*Work request*
Take the line that contains "From the image, regress a 3D box for the scrap" in the data below and each line after it, through the last, and repeat them unchanged.

*Supplied data*
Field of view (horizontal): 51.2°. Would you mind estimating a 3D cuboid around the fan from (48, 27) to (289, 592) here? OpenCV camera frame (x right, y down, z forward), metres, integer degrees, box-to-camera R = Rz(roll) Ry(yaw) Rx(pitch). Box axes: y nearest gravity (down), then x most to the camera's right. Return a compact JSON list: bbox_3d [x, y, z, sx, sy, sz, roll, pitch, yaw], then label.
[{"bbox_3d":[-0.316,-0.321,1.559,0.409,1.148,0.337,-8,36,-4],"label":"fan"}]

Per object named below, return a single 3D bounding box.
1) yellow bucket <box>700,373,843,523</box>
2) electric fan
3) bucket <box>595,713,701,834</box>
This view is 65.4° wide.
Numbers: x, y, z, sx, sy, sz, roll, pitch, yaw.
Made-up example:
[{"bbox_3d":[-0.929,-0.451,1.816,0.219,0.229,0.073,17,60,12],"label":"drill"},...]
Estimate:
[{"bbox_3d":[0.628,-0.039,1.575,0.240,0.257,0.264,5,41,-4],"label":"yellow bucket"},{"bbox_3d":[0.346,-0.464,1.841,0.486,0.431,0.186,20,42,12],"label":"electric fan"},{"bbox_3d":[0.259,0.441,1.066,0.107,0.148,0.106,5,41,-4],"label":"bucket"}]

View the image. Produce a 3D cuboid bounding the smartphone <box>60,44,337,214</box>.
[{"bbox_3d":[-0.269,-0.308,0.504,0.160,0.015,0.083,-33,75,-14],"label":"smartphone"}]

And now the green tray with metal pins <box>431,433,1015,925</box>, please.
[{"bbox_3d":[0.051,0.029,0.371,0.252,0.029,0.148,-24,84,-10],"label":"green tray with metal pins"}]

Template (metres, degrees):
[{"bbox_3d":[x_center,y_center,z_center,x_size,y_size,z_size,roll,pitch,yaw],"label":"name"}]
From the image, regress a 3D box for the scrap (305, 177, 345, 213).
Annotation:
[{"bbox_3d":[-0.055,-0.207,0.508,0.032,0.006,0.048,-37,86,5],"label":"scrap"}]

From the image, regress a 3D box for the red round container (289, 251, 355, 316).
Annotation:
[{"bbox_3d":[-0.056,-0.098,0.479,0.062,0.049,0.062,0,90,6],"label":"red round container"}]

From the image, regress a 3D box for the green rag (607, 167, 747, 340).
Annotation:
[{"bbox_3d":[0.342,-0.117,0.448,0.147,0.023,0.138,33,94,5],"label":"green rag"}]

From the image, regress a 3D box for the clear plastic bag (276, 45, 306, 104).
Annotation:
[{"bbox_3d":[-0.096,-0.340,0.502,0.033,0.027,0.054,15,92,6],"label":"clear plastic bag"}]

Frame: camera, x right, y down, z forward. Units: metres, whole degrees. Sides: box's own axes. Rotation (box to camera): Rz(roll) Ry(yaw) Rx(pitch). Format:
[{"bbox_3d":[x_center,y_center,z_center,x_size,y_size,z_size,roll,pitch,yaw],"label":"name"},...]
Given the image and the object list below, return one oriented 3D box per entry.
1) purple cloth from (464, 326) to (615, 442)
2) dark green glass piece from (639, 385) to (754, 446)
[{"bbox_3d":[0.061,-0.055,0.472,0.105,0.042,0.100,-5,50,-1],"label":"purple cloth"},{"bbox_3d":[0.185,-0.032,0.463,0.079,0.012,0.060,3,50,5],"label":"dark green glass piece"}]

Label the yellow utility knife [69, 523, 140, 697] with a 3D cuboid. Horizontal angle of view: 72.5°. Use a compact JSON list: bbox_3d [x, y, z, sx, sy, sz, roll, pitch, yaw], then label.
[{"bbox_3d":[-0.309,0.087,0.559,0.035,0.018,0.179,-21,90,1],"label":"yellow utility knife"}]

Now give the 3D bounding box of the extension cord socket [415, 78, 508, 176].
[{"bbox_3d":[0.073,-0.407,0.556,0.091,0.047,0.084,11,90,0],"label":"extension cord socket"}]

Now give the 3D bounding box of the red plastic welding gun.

*Task answer*
From the image, regress a 3D box for the scrap (305, 177, 345, 213).
Annotation:
[{"bbox_3d":[-0.055,-0.207,0.508,0.032,0.006,0.048,-37,86,5],"label":"scrap"}]

From the image, regress a 3D box for the red round container (289, 251, 355, 316).
Annotation:
[{"bbox_3d":[-0.056,-0.098,0.479,0.062,0.049,0.062,0,90,6],"label":"red round container"}]

From the image, regress a 3D box for the green rag (607, 167, 747, 340).
Annotation:
[{"bbox_3d":[0.342,-0.117,0.448,0.147,0.023,0.138,33,94,5],"label":"green rag"}]

From the image, regress a 3D box for the clear plastic bag (276, 45, 306, 104).
Annotation:
[{"bbox_3d":[-0.096,-0.340,0.502,0.033,0.027,0.054,15,92,6],"label":"clear plastic bag"}]

Frame: camera, x right, y down, z forward. Units: metres, whole degrees. Sides: box's own axes. Rotation (box to camera): Rz(roll) Ry(yaw) Rx(pitch). Format:
[{"bbox_3d":[x_center,y_center,z_center,x_size,y_size,z_size,roll,pitch,yaw],"label":"name"},...]
Given the image and the object list below, return one oriented 3D box per entry.
1) purple cloth from (464, 326) to (615, 442)
2) dark green glass piece from (639, 385) to (754, 446)
[{"bbox_3d":[0.061,-0.055,0.472,0.105,0.042,0.100,-5,50,-1],"label":"purple cloth"},{"bbox_3d":[0.185,-0.032,0.463,0.079,0.012,0.060,3,50,5],"label":"dark green glass piece"}]

Label the yellow utility knife [69, 523, 140, 697] with a 3D cuboid. Horizontal angle of view: 72.5°. Use a compact JSON list: bbox_3d [x, y, z, sx, sy, sz, roll, pitch, yaw], then label.
[{"bbox_3d":[-0.309,0.087,0.559,0.035,0.018,0.179,-21,90,1],"label":"yellow utility knife"}]

Now give the 3D bounding box of the extension cord socket [415, 78, 508, 176].
[{"bbox_3d":[0.073,-0.407,0.556,0.091,0.047,0.084,11,90,0],"label":"extension cord socket"}]

Now give the 3D bounding box of the red plastic welding gun.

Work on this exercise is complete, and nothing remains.